== Data
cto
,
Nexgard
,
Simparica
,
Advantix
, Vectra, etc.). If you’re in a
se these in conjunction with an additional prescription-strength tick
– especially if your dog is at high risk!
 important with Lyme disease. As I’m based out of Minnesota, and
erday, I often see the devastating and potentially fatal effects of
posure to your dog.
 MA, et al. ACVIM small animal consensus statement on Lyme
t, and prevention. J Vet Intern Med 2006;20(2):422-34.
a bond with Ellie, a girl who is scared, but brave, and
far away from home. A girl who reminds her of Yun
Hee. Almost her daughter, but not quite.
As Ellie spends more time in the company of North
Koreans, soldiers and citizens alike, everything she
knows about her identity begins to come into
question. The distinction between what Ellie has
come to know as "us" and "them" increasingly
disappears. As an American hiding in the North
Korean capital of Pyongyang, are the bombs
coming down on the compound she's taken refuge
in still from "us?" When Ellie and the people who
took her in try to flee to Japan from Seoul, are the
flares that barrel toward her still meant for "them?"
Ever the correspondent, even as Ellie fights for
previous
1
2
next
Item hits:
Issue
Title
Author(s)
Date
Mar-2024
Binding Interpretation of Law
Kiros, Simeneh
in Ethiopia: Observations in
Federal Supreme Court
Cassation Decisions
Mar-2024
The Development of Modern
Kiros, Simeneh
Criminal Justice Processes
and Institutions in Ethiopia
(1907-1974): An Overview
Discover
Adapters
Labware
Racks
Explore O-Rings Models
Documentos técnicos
====
== Data
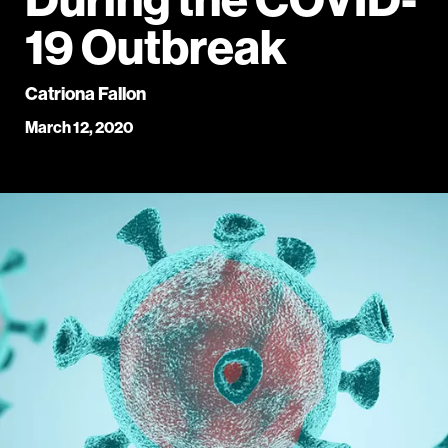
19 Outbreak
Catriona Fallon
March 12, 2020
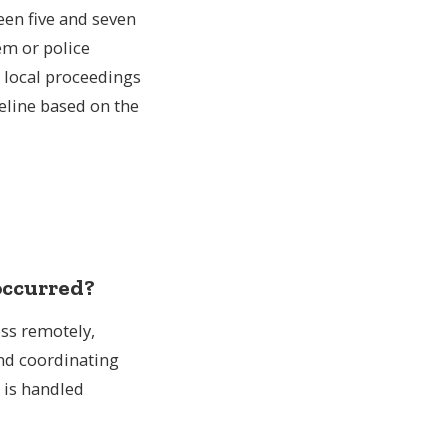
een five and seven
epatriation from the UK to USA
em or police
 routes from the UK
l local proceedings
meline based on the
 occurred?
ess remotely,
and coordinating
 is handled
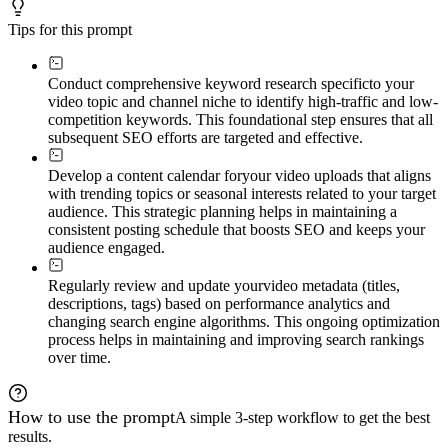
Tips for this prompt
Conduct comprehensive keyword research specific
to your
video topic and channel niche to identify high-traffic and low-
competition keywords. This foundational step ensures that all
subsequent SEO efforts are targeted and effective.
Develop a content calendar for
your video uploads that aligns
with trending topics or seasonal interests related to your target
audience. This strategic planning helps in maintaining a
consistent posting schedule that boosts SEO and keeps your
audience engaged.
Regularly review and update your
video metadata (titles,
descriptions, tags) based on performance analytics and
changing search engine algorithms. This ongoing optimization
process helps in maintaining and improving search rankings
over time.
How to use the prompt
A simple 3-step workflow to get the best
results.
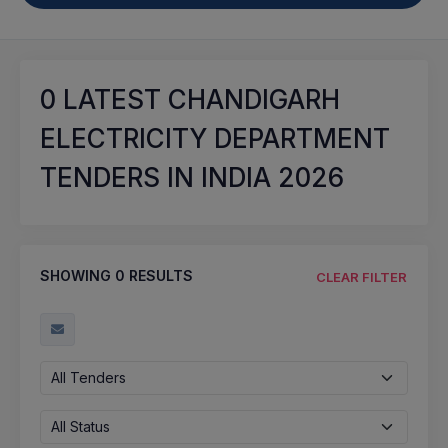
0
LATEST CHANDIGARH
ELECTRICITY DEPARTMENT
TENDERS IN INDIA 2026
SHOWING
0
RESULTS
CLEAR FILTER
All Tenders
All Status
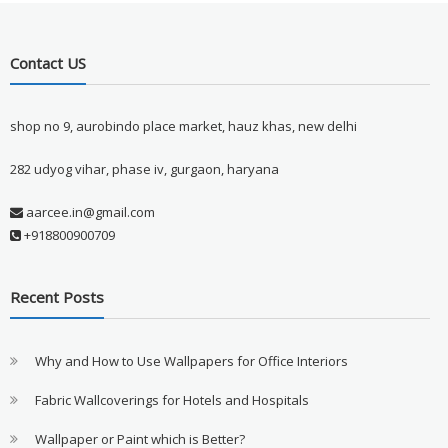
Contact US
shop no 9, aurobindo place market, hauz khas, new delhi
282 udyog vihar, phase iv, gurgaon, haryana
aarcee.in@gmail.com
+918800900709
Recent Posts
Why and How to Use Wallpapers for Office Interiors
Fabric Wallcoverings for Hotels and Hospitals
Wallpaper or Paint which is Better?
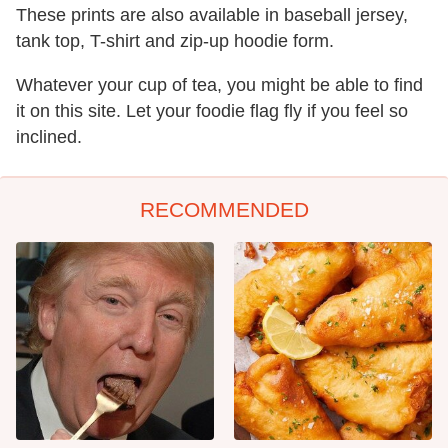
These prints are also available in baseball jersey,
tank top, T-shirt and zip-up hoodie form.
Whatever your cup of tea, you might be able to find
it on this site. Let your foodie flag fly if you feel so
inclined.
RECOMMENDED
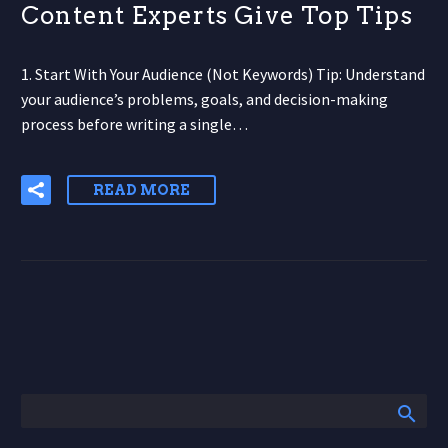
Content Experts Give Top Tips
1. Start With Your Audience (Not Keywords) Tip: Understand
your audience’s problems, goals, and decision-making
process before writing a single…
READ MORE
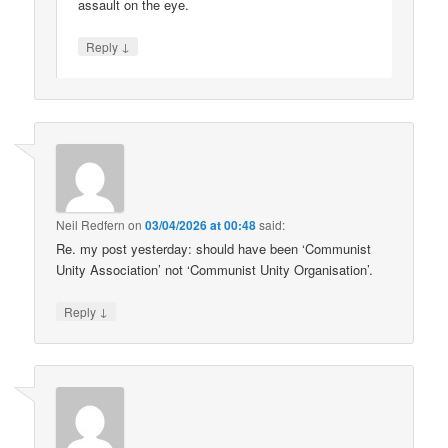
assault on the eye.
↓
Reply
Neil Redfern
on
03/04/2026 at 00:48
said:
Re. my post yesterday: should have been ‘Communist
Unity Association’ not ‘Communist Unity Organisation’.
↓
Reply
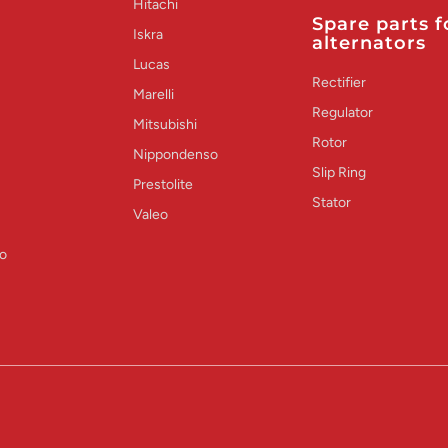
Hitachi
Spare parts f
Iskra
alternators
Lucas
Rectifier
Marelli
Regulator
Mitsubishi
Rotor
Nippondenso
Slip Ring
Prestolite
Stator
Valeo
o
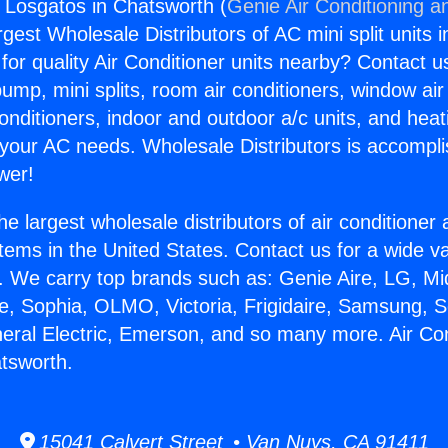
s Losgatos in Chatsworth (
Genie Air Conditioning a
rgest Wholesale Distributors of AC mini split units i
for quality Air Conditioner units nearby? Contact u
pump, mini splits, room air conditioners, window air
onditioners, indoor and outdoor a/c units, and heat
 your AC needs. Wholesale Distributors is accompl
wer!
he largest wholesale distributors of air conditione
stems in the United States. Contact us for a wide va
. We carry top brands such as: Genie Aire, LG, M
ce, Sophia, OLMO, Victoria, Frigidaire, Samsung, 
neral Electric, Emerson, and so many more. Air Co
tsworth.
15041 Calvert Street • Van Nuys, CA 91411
====
**Task brief:** Count how many lines in the records contain the string "come", treating uppercase and lowercase as different, and give only the number.

**Answer below:** 2